*Work instructions*: Render the lines starting at the one containing "Page size: 1500x1125." and ending at the one containing "title IEEE 802.11 [15, 5, 1485, 160]", both included, as a numbered list without blank lines.

*Records provided*:
────────────────────

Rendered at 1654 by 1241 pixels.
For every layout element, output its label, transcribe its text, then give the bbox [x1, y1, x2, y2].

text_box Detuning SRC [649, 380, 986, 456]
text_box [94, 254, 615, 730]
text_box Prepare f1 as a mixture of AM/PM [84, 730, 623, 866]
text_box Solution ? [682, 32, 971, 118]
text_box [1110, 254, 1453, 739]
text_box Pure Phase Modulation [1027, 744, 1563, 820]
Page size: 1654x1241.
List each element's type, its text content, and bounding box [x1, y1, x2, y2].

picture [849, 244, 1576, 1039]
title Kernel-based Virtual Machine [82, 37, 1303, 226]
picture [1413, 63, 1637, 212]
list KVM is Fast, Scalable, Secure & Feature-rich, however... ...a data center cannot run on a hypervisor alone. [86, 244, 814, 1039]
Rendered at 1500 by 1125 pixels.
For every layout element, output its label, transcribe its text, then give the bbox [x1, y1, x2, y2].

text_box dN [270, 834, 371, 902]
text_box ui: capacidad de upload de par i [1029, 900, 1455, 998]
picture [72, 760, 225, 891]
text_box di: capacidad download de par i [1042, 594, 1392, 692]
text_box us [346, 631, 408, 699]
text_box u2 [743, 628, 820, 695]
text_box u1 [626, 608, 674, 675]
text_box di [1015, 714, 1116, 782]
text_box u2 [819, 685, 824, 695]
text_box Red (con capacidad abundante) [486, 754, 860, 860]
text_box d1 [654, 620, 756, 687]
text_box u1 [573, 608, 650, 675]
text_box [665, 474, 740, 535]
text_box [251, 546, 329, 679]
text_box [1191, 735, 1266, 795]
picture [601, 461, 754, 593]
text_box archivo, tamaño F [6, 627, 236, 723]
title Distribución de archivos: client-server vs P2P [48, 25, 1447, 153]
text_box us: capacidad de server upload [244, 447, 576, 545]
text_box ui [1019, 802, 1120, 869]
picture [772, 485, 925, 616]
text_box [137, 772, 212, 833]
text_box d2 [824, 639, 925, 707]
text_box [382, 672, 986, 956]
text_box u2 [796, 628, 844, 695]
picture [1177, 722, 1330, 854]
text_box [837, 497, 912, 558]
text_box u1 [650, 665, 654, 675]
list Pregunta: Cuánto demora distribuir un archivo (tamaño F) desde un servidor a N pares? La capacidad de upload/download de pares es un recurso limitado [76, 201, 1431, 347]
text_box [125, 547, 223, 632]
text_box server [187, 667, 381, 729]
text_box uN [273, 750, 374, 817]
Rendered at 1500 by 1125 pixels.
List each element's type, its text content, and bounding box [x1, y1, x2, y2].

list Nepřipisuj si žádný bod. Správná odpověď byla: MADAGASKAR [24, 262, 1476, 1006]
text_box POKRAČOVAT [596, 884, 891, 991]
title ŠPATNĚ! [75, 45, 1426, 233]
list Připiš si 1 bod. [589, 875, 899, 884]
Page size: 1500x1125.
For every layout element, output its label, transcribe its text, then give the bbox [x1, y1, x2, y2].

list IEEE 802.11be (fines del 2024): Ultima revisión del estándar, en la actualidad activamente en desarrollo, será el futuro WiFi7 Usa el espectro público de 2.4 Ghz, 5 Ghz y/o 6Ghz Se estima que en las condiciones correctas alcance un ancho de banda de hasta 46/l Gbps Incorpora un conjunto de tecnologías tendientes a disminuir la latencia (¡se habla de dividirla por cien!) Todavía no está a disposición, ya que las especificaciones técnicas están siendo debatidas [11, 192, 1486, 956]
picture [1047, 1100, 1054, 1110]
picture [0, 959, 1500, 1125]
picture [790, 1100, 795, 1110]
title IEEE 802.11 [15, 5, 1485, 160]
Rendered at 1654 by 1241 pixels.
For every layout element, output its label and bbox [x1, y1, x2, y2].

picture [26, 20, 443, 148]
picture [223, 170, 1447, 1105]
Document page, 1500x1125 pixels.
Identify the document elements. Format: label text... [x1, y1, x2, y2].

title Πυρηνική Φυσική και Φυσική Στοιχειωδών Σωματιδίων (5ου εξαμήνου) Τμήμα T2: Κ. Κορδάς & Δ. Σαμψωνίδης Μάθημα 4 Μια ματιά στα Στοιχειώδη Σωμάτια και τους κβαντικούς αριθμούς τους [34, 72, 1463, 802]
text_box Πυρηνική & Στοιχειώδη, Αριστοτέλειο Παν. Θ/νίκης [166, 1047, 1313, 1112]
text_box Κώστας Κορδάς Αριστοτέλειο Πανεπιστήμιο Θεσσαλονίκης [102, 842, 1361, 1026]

────────────────────

*Full answer*:
1. Page size: 1500x1125.
2. For every layout element, output its label, transcribe its text, then give the bbox [x1, y1, x2, y2].
3. list IEEE 802.11be (fines del 2024): Ultima revisión del estándar, en la actualidad activamente en desarrollo, será el futuro WiFi7 Usa el espectro público de 2.4 Ghz, 5 Ghz y/o 6Ghz Se estima que en las condiciones correctas alcance un ancho de banda de hasta 46/l Gbps Incorpora un conjunto de tecnologías tendientes a disminuir la latencia (¡se habla de dividirla por cien!) Todavía no está a disposición, ya que las especificaciones técnicas están siendo debatidas [11, 192, 1486, 956]
4. picture [1047, 1100, 1054, 1110]
5. picture [0, 959, 1500, 1125]
6. picture [790, 1100, 795, 1110]
7. title IEEE 802.11 [15, 5, 1485, 160]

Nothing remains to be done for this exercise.